Digital Payments

How To Make Gig Workers Feel Smarter About Taxes

Most of us, upon spotting a $10 bill on the ground, would pick it up and pocket it, assuming we were sure we were not stealing that money. It’s pretty much a no-brainer — free money is good. But as Keeper Tax Co-Founder and CEO Paul Koullick tells it, that same mentality breaks down when it comes to gig workers and taxes — too often, those workers are intimated by the multi-layer complexity of gaining all their write-offs, deductions and refunds from the Internal Revenue Service (IRS), a situation that basically leaves money on the table (or, of course, the ground).

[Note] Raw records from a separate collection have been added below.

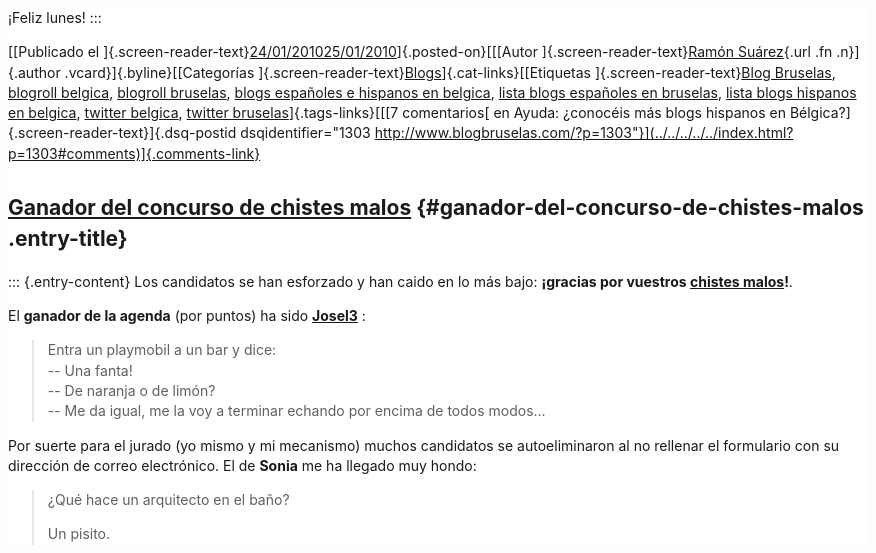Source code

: ¡Feliz lunes!
:::

[[Publicado el
]{.screen-reader-text}[24/01/201025/01/2010](../../../../../index.html?p=1303)]{.posted-on}[[[Autor
]{.screen-reader-text}[Ramón
Suárez](../../../../2010/04/30/index.html?author=2){.url .fn
.n}]{.author .vcard}]{.byline}[[Categorías
]{.screen-reader-text}[Blogs](../../../../category/blogs/index.html)]{.cat-links}[[Etiquetas
]{.screen-reader-text}[Blog
Bruselas](../../../../tag/blog-bruselas/index.html), [blogroll
belgica](../../../../tag/blogroll-belgica/index.html), [blogroll
bruselas](../../../../tag/blogroll-bruselas/index.html), [blogs
españoles e hispanos en
belgica](../../../../tag/blogs-espanoles-e-hispanos-en-belgica/index.html),
[lista blogs españoles en
bruselas](../../../../tag/lista-blogs-espanoles-en-bruselas/index.html),
[lista blogs hispanos en
belgica](../../../../tag/lista-blogs-hispanos-en-belgica/index.html),
[twitter belgica](../../../../tag/twitter-belgica/index.html), [twitter
bruselas](../../../../tag/twitter-bruselas/index.html)]{.tags-links}[[[7
comentarios[ en Ayuda: ¿conocéis más blogs hispanos en
Bélgica?]{.screen-reader-text}]{.dsq-postid
dsqidentifier="1303 http://www.blogbruselas.com/?p=1303"}](../../../../../index.html?p=1303#comments)]{.comments-link}

[Ganador del concurso de chistes malos](../../../../../index.html?p=1301) {#ganador-del-concurso-de-chistes-malos .entry-title}
-------------------------------------------------------------------------

::: {.entry-content}
Los candidatos se han esforzado y han caido en lo más bajo: **¡gracias
por vuestros [chistes
malos](http://www.blogbruselas.com/2010/01/concurso-el-chiste-mas-malo.html "Concurso de chistes malos")!**.

El **ganador de la agenda** (por puntos) ha sido
[**Josel3**](http://josel3.blogspot.com/ "Las aventuras flamencas de Josel3")
:

> Entra un playmobil a un bar y dice:\
> -- Una fanta!\
> -- De naranja o de limón?\
> -- Me da igual, me la voy a terminar echando por encima de todos
> modos...

Por suerte para el jurado (yo mismo y mi mecanismo) muchos candidatos se
autoeliminaron al no rellenar el formulario con su dirección de correo
electrónico. El de **Sonia** me ha llegado muy hondo:

> ¿Qué hace un arquitecto en el baño?
>
> Un pisito.

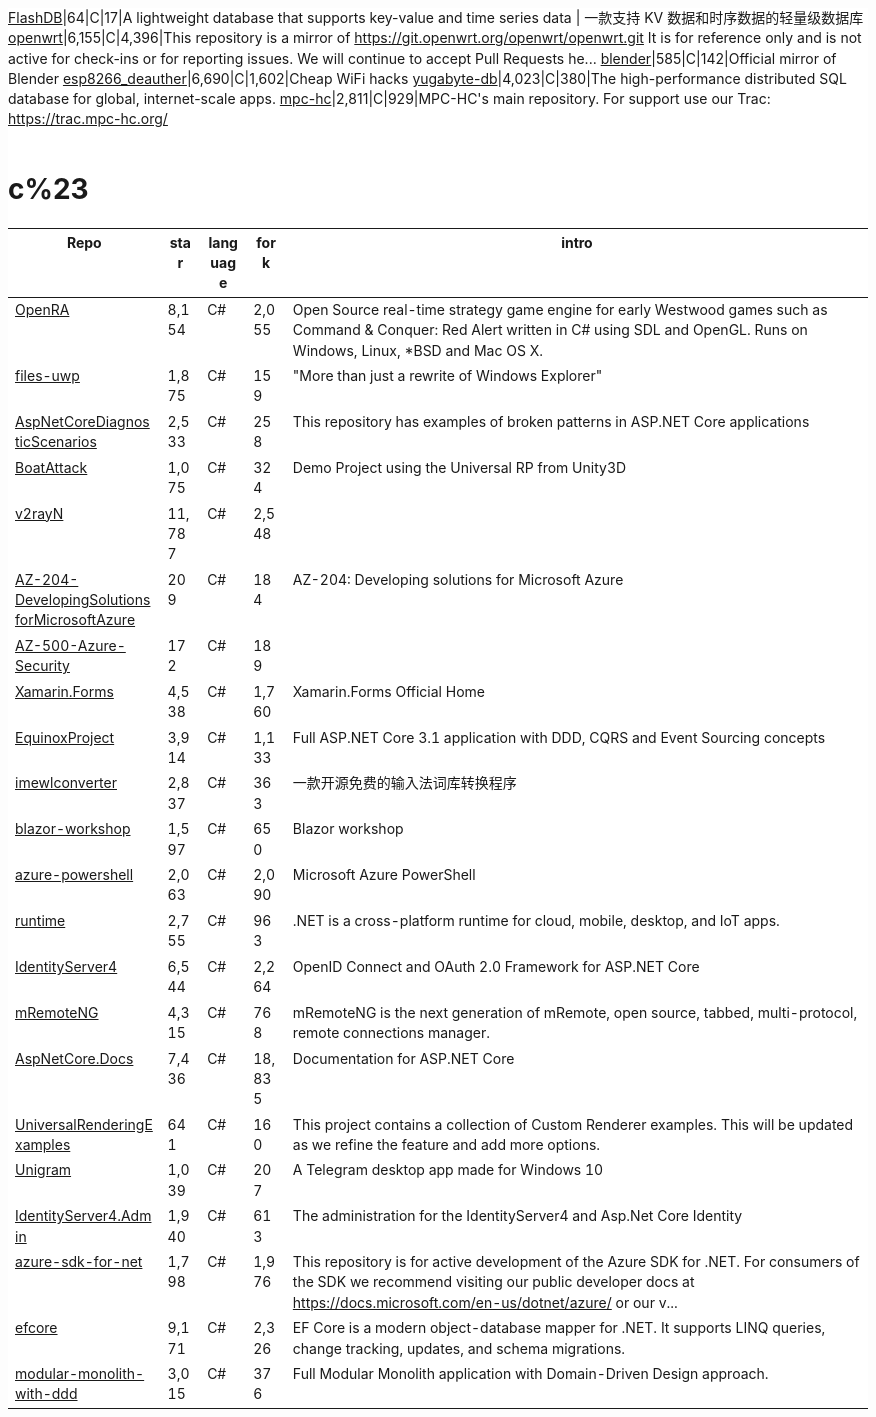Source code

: [FlashDB](https://github.com/armink/FlashDB)|64|C|17|A lightweight database that supports key-value and time series data | 一款支持 KV 数据和时序数据的轻量级数据库
[openwrt](https://github.com/openwrt/openwrt)|6,155|C|4,396|This repository is a mirror of https://git.openwrt.org/openwrt/openwrt.git It is for reference only and is not active for check-ins or for reporting issues. We will continue to accept Pull Requests he...
[blender](https://github.com/blender/blender)|585|C|142|Official mirror of Blender
[esp8266_deauther](https://github.com/SpacehuhnTech/esp8266_deauther)|6,690|C|1,602|Cheap WiFi hacks
[yugabyte-db](https://github.com/yugabyte/yugabyte-db)|4,023|C|380|The high-performance distributed SQL database for global, internet-scale apps.
[mpc-hc](https://github.com/mpc-hc/mpc-hc)|2,811|C|929|MPC-HC's main repository. For support use our Trac: https://trac.mpc-hc.org/


# c%23

Repo|star|language|fork|intro
-|-|-|-|-
[OpenRA](https://github.com/OpenRA/OpenRA)|8,154|C#|2,055|Open Source real-time strategy game engine for early Westwood games such as Command & Conquer: Red Alert written in C# using SDL and OpenGL. Runs on Windows, Linux, *BSD and Mac OS X.
[files-uwp](https://github.com/files-community/files-uwp)|1,875|C#|159|"More than just a rewrite of Windows Explorer"
[AspNetCoreDiagnosticScenarios](https://github.com/davidfowl/AspNetCoreDiagnosticScenarios)|2,533|C#|258|This repository has examples of broken patterns in ASP.NET Core applications
[BoatAttack](https://github.com/Verasl/BoatAttack)|1,075|C#|324|Demo Project using the Universal RP from Unity3D
[v2rayN](https://github.com/2dust/v2rayN)|11,787|C#|2,548|
[AZ-204-DevelopingSolutionsforMicrosoftAzure](https://github.com/MicrosoftLearning/AZ-204-DevelopingSolutionsforMicrosoftAzure)|209|C#|184|AZ-204: Developing solutions for Microsoft Azure
[AZ-500-Azure-Security](https://github.com/MicrosoftLearning/AZ-500-Azure-Security)|172|C#|189|
[Xamarin.Forms](https://github.com/xamarin/Xamarin.Forms)|4,538|C#|1,760|Xamarin.Forms Official Home
[EquinoxProject](https://github.com/EduardoPires/EquinoxProject)|3,914|C#|1,133|Full ASP.NET Core 3.1 application with DDD, CQRS and Event Sourcing concepts
[imewlconverter](https://github.com/studyzy/imewlconverter)|2,837|C#|363|一款开源免费的输入法词库转换程序
[blazor-workshop](https://github.com/dotnet-presentations/blazor-workshop)|1,597|C#|650|Blazor workshop
[azure-powershell](https://github.com/Azure/azure-powershell)|2,063|C#|2,090|Microsoft Azure PowerShell
[runtime](https://github.com/dotnet/runtime)|2,755|C#|963|.NET is a cross-platform runtime for cloud, mobile, desktop, and IoT apps.
[IdentityServer4](https://github.com/IdentityServer/IdentityServer4)|6,544|C#|2,264|OpenID Connect and OAuth 2.0 Framework for ASP.NET Core
[mRemoteNG](https://github.com/mRemoteNG/mRemoteNG)|4,315|C#|768|mRemoteNG is the next generation of mRemote, open source, tabbed, multi-protocol, remote connections manager.
[AspNetCore.Docs](https://github.com/dotnet/AspNetCore.Docs)|7,436|C#|18,835|Documentation for ASP.NET Core
[UniversalRenderingExamples](https://github.com/Unity-Technologies/UniversalRenderingExamples)|641|C#|160|This project contains a collection of Custom Renderer examples. This will be updated as we refine the feature and add more options.
[Unigram](https://github.com/UnigramDev/Unigram)|1,039|C#|207|A Telegram desktop app made for Windows 10
[IdentityServer4.Admin](https://github.com/skoruba/IdentityServer4.Admin)|1,940|C#|613|The administration for the IdentityServer4 and Asp.Net Core Identity
[azure-sdk-for-net](https://github.com/Azure/azure-sdk-for-net)|1,798|C#|1,976|This repository is for active development of the Azure SDK for .NET. For consumers of the SDK we recommend visiting our public developer docs at https://docs.microsoft.com/en-us/dotnet/azure/ or our v...
[efcore](https://github.com/dotnet/efcore)|9,171|C#|2,326|EF Core is a modern object-database mapper for .NET. It supports LINQ queries, change tracking, updates, and schema migrations.
[modular-monolith-with-ddd](https://github.com/kgrzybek/modular-monolith-with-ddd)|3,015|C#|376|Full Modular Monolith application with Domain-Driven Design approach.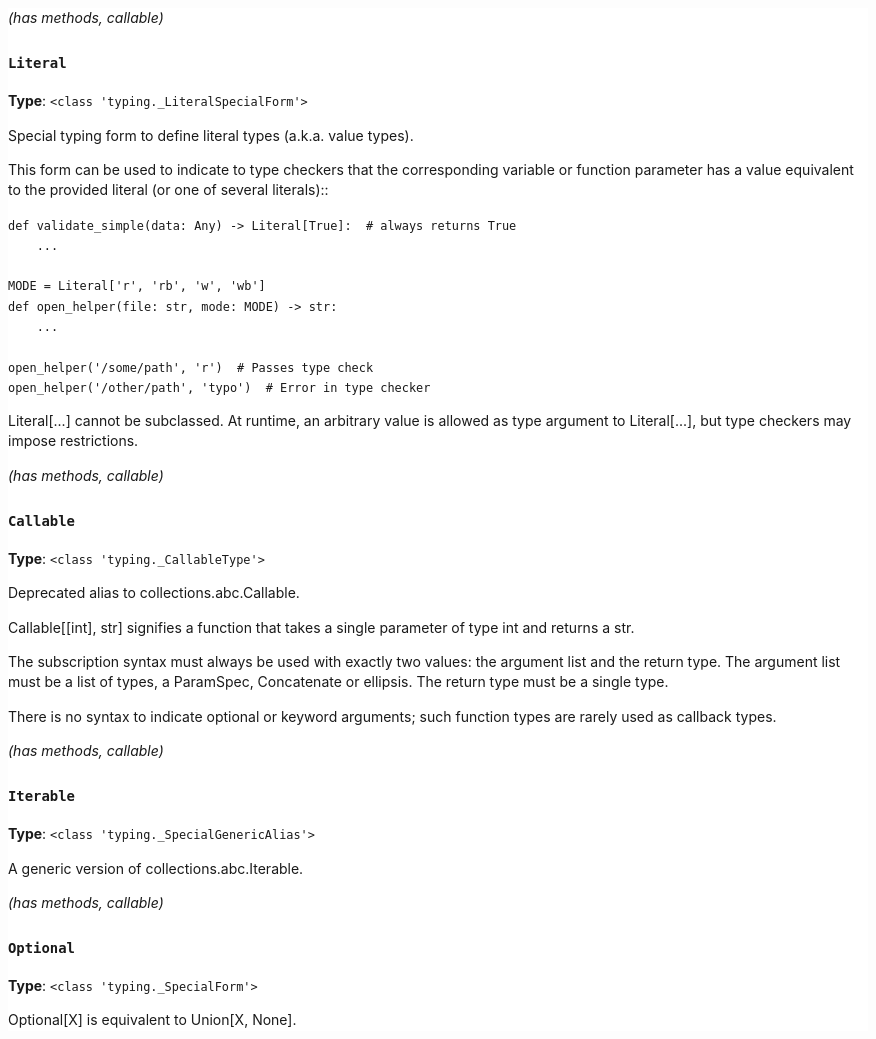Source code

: *(has methods, callable)*

### `Literal`
**Type**: `<class 'typing._LiteralSpecialForm'>`

Special typing form to define literal types (a.k.a. value types).

This form can be used to indicate to type checkers that the corresponding
variable or function parameter has a value equivalent to the provided
literal (or one of several literals)::

    def validate_simple(data: Any) -> Literal[True]:  # always returns True
        ...

    MODE = Literal['r', 'rb', 'w', 'wb']
    def open_helper(file: str, mode: MODE) -> str:
        ...

    open_helper('/some/path', 'r')  # Passes type check
    open_helper('/other/path', 'typo')  # Error in type checker

Literal[...] cannot be subclassed. At runtime, an arbitrary value
is allowed as type argument to Literal[...], but type checkers may
impose restrictions.

*(has methods, callable)*

### `Callable`
**Type**: `<class 'typing._CallableType'>`

Deprecated alias to collections.abc.Callable.

Callable[[int], str] signifies a function that takes a single
parameter of type int and returns a str.

The subscription syntax must always be used with exactly two
values: the argument list and the return type.
The argument list must be a list of types, a ParamSpec,
Concatenate or ellipsis. The return type must be a single type.

There is no syntax to indicate optional or keyword arguments;
such function types are rarely used as callback types.

*(has methods, callable)*

### `Iterable`
**Type**: `<class 'typing._SpecialGenericAlias'>`

A generic version of collections.abc.Iterable.

*(has methods, callable)*

### `Optional`
**Type**: `<class 'typing._SpecialForm'>`

Optional[X] is equivalent to Union[X, None].
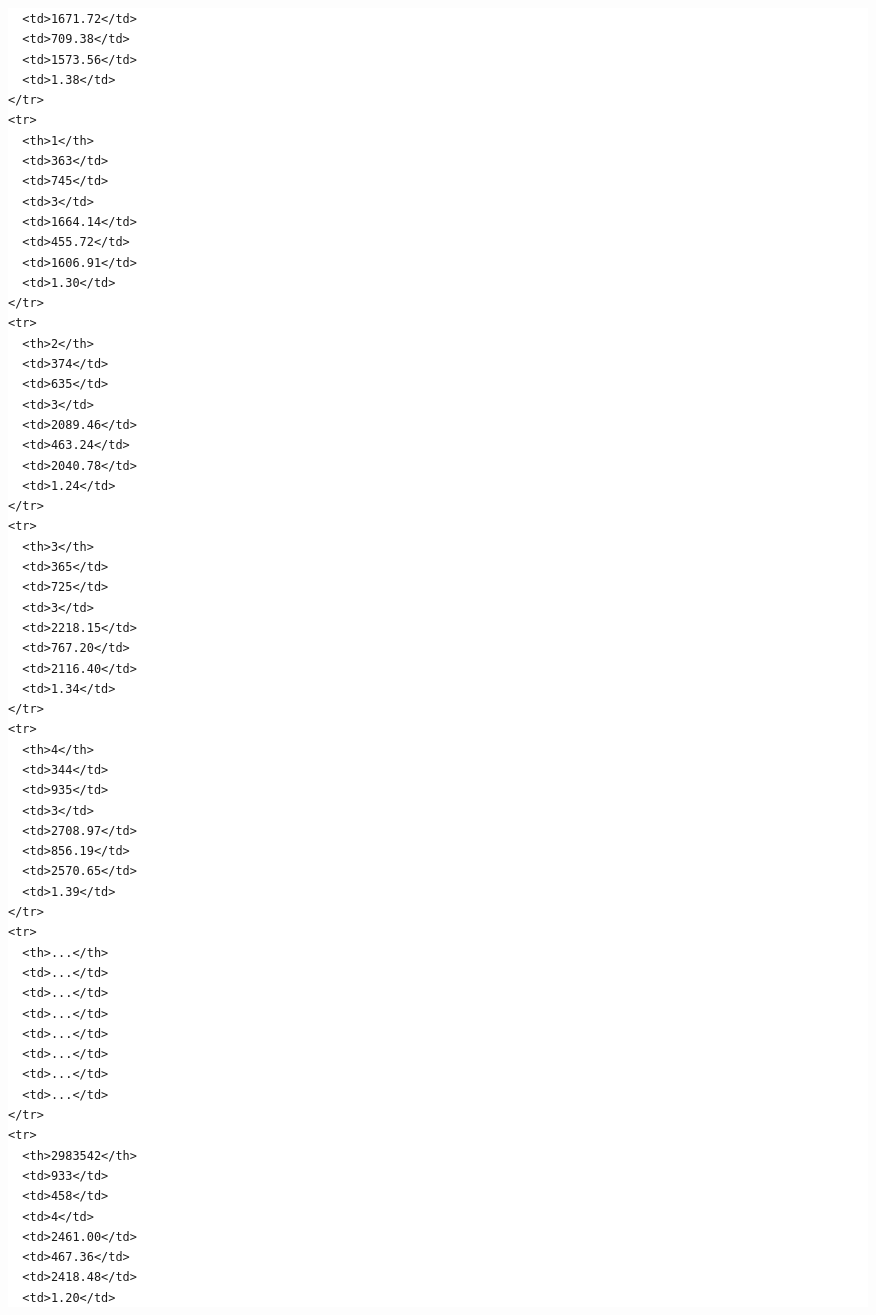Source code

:       <td>1671.72</td>
      <td>709.38</td>
      <td>1573.56</td>
      <td>1.38</td>
    </tr>
    <tr>
      <th>1</th>
      <td>363</td>
      <td>745</td>
      <td>3</td>
      <td>1664.14</td>
      <td>455.72</td>
      <td>1606.91</td>
      <td>1.30</td>
    </tr>
    <tr>
      <th>2</th>
      <td>374</td>
      <td>635</td>
      <td>3</td>
      <td>2089.46</td>
      <td>463.24</td>
      <td>2040.78</td>
      <td>1.24</td>
    </tr>
    <tr>
      <th>3</th>
      <td>365</td>
      <td>725</td>
      <td>3</td>
      <td>2218.15</td>
      <td>767.20</td>
      <td>2116.40</td>
      <td>1.34</td>
    </tr>
    <tr>
      <th>4</th>
      <td>344</td>
      <td>935</td>
      <td>3</td>
      <td>2708.97</td>
      <td>856.19</td>
      <td>2570.65</td>
      <td>1.39</td>
    </tr>
    <tr>
      <th>...</th>
      <td>...</td>
      <td>...</td>
      <td>...</td>
      <td>...</td>
      <td>...</td>
      <td>...</td>
      <td>...</td>
    </tr>
    <tr>
      <th>2983542</th>
      <td>933</td>
      <td>458</td>
      <td>4</td>
      <td>2461.00</td>
      <td>467.36</td>
      <td>2418.48</td>
      <td>1.20</td>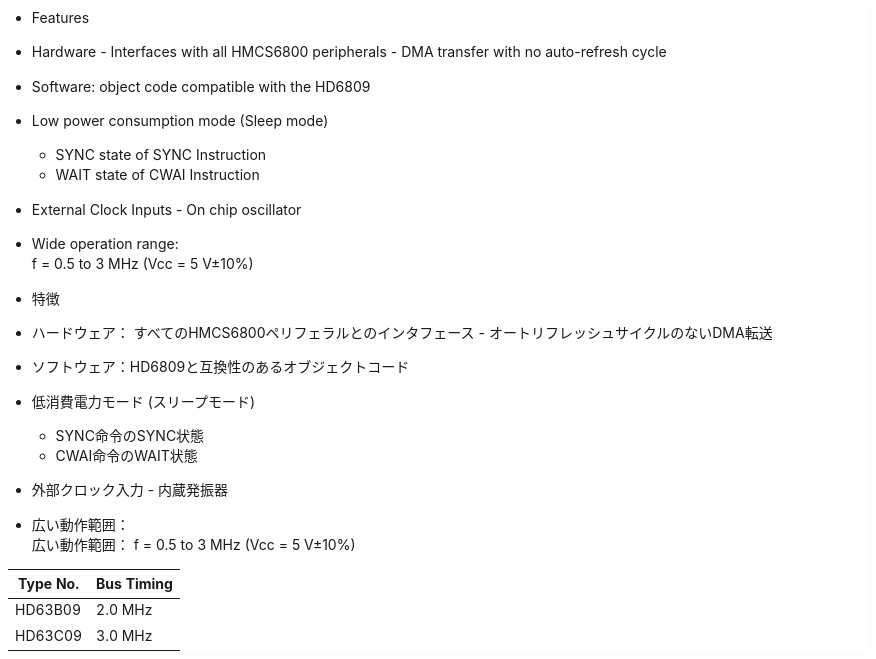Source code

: 
* Features 
* Hardware - Interfaces with all HMCS6800 peripherals - DMA transfer with no auto-refresh cycle 
* Software: object code compatible with the HD6809 
* Low power consumption mode (Sleep mode) 
  - SYNC state of SYNC Instruction 
  - WAIT state of CWAI Instruction 
* External Clock Inputs - On chip oscillator 
* Wide operation range:  
  f = 0.5 to 3 MHz (Vcc = 5 V±10%) 

* 特徴 
* ハードウェア： すべてのHMCS6800ペリフェラルとのインタフェース - オートリフレッシュサイクルのないDMA転送 
* ソフトウェア：HD6809と互換性のあるオブジェクトコード 
* 低消費電力モード (スリープモード) 
  - SYNC命令のSYNC状態 
  - CWAI命令のWAIT状態 
* 外部クロック入力 - 内蔵発振器 
* 広い動作範囲：  
  広い動作範囲： f = 0.5 to 3 MHz (Vcc = 5 V±10%)

|Type No. |Bus Timing
|--|--|
|HD63B09 |2.0 MHz 
|HD63C09 |3.0 MHz 

<figure style="text-align: center">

Karen Webster recently caught up with Koullick for the latest edition of the PYMNTS Matchmakers podcast series. Keeper Tax focuses on solving one of the common problems in the expanding gig economy — making sure those workers, who are almost always independent contractors, have the digital assistance necessary to do their taxes in a way that not only prevents them from paying too much to tax agencies, but saves them from paying too little and facing the penalties and other hassles of making that mistake.

 

Gig Economy Growth

In general, as the gig economy keeps growing, he said, workers who take part it in are “severely unprepared for the responsibility as independent contractors, and are therefore often overpaying. According to Keeper Tax, in fact, the average gig worker in the U.S. is overpaying their taxes by more than 20 percent, or about $1,550 for those making more than $25,000 per year.

The rise of such bank-end, payment-related services for gig workers comes as the gig economy continues to expand, as confirmed by PYMNTS research. For instance, the most recent Gig Economy Index found U.S. gig workers accounting for more than $1.4 trillion in income by the end of 2018 — underscoring how the gig economy is becoming a mainstream part of the global economy. As well, from ridesharing drivers to freelance designers and consultants, an increasing share of gig workers are pursuing specialized jobs, often juggling multiple gigs at once. In fact, the share of those in the gig economy with highly specialized skills rose to 32.3 percent in Q4 2018 — a 12.2 percent increase over the previous quarter.

That creates an increasing need for proper guidance on taxes. Gig workers are expected to handle their own withdrawals and receipts, and can face penalties of up to 9 percent if they underpay, and a significant loss of their hard-earned income if they overpay. When talking with Webster, Koullick recalled the pain of his own time as a freelance worker, when he had to “had to give away a third of this money” in service of taxes, and “felt the sinking feeling that I had overpaid.”

Now that experience helps guide his work with Keeper Tax. “It’s a really tough spot to be in as a gig worker,” he said. “You don’t necessarily realize all that’s required” to avoid mistakes on taxes, “and you can’t afford to hire an accountant.” Not only that, but so many Keeper Tax clients — who include both full-time and part-time gig workers — are, he said, new to the gig economy, and that tends to mean they are even less knowledgeable about the tax situations of that type of work — including what qualifies as a legal deduction.

Keeper Proposition

That’s where digital technology comes in.

The business doesn’t do tax filings, Koullick said, though it does provide help with quarterly tax statements to the IRS, and could one day offer full annual filing services. Keeper Tax links to customer debit or credit card accounts but doesn’t sell its users’ data, he told Webster during the Matchmakers podcast. Those links enable Keeper Tax to “monitor purchases (by gig workers) throughout the year and send texts about potential deductions.

Keeper Tax software — paid for via a subscription cost model that charges uses a percentage of what the company saves them on their taxes — identifies those likely deductions, and sends daily, weekly and monthly updates about those potential points of tax savings. For instance, a gig worker might get a text message saying that $4 of the $12 ride to work, or a portion of the business lunch, qualifies for a deduction. “We take care of all the categorizations,” he said.

The company also employs a certified accountant to identify potential red flags from users that the IRS would likely notice at tax-filing time, in hopes of preventing problems down the road. The company also audits those regular updating statements its sends to users, Koullick said. “If you are making $30,000 a year, and you have $8,000 in meals written off, that suspicious,” he said.

The digital technology as play is, in general, designed to give gig workers more confidence about their earnings from gig work. “People love feeling smarter about taxes,” he said.

As the gig economy continues to grow, and more full-time and part-time gig workers take part in that sector, you can be sure that taxes will take on increasing importance — and that feeling smart about them will be a vital part of this labor experience.